───── Provided material
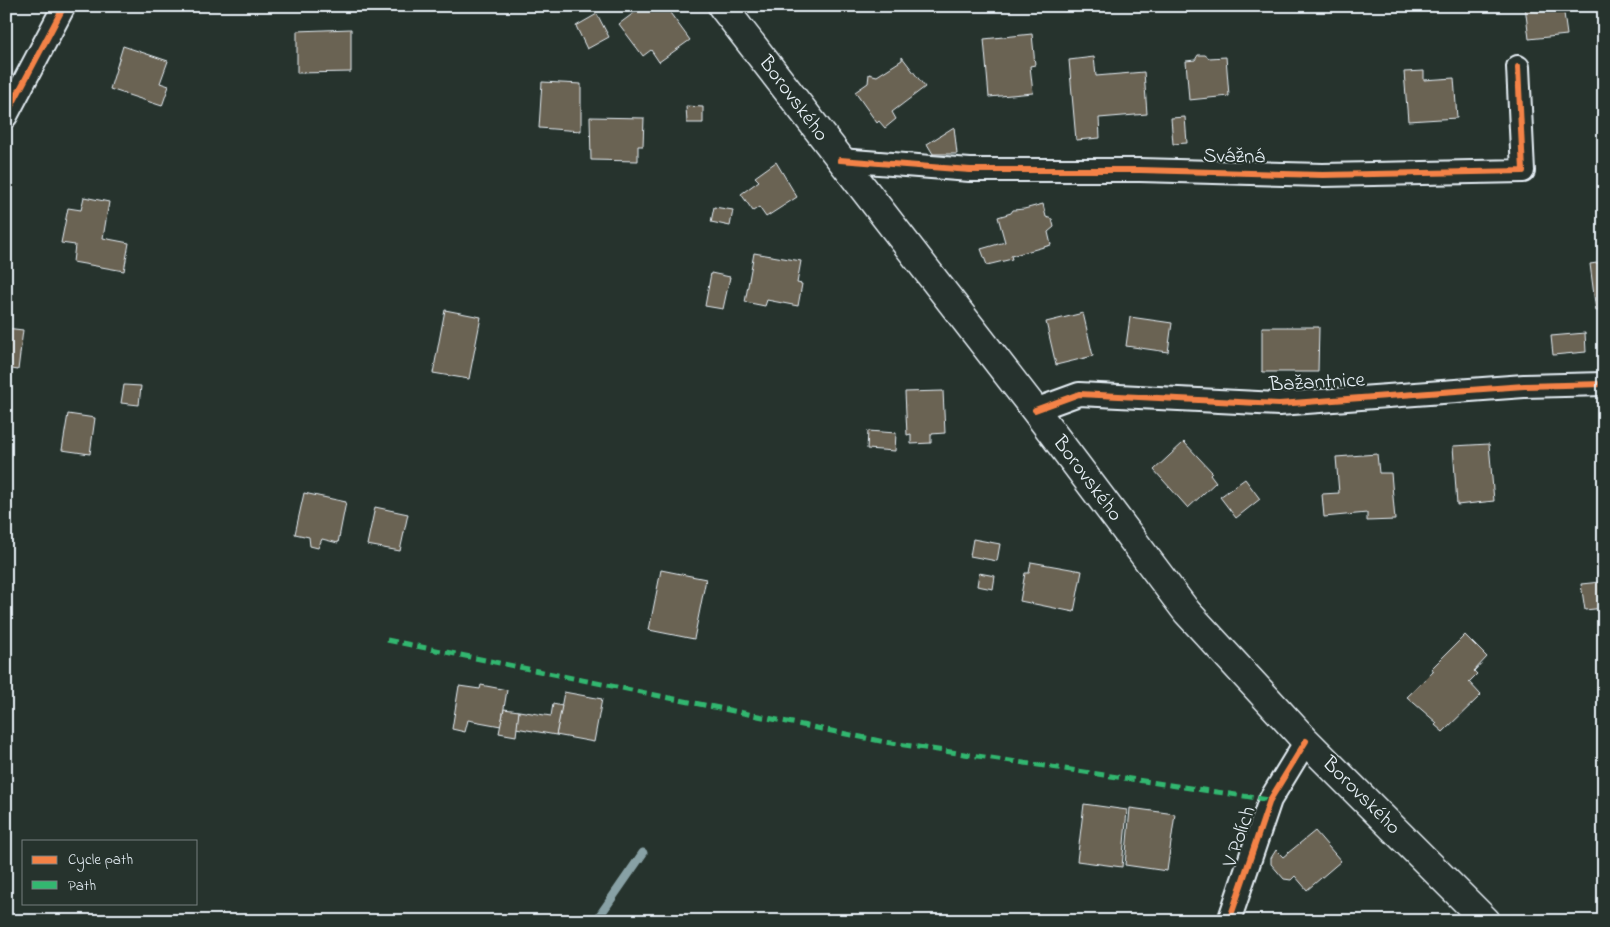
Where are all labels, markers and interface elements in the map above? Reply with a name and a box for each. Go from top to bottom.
street label: Borovského [750,49,835,148]
street label: Svážná [1203,141,1266,173]
street label: Bažantnice [1267,365,1366,401]
street label: Borovského [1044,429,1129,528]
street label: Borovského [1314,749,1407,842]
street label: V Polích [1215,802,1264,873]
legend [22,840,198,904]
text: Cycle path [68,849,133,872]
text: Path [68,875,96,897]

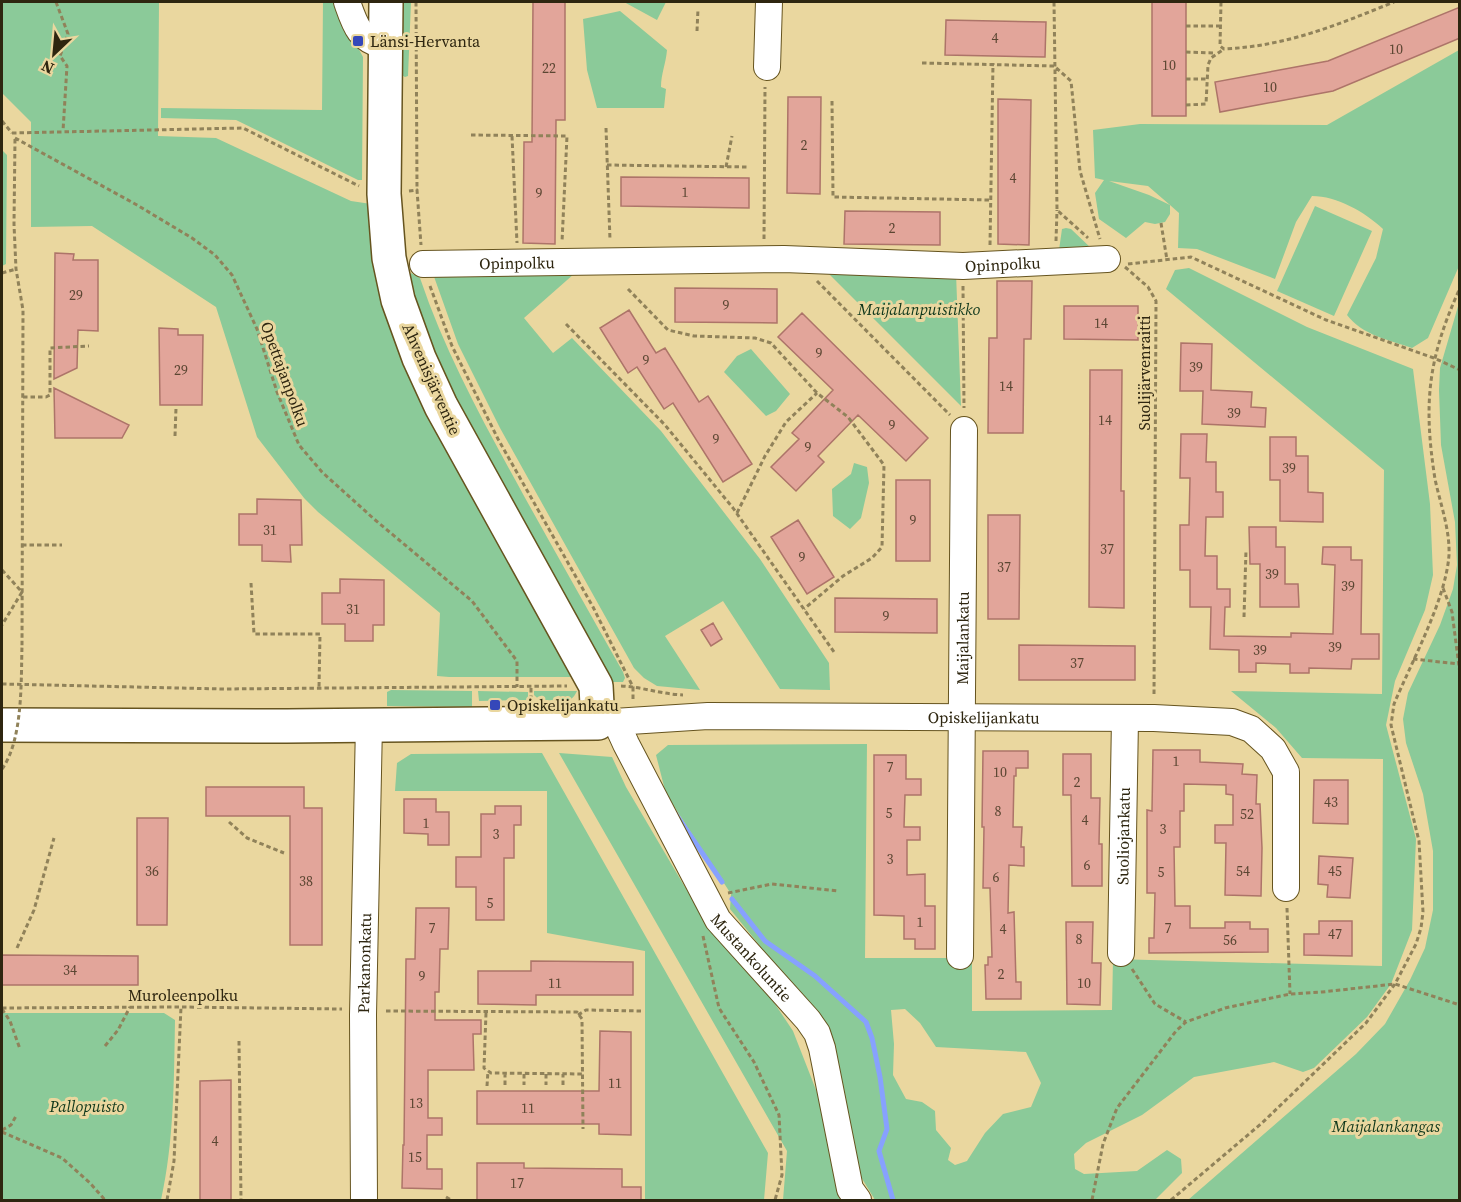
──────────
Task: Copy each line above precisely, dropping the pictures.

Output of the exercise:
Where are all labels, markers and interface elements in the map above? Reply with a name and a box for each. Go from top to bottom.
street label: Borovského [750,49,835,148]
street label: Svážná [1203,141,1266,173]
street label: Bažantnice [1267,365,1366,401]
street label: Borovského [1044,429,1129,528]
street label: Borovského [1314,749,1407,842]
street label: V Polích [1215,802,1264,873]
legend [22,840,198,904]
text: Cycle path [68,849,133,872]
text: Path [68,875,96,897]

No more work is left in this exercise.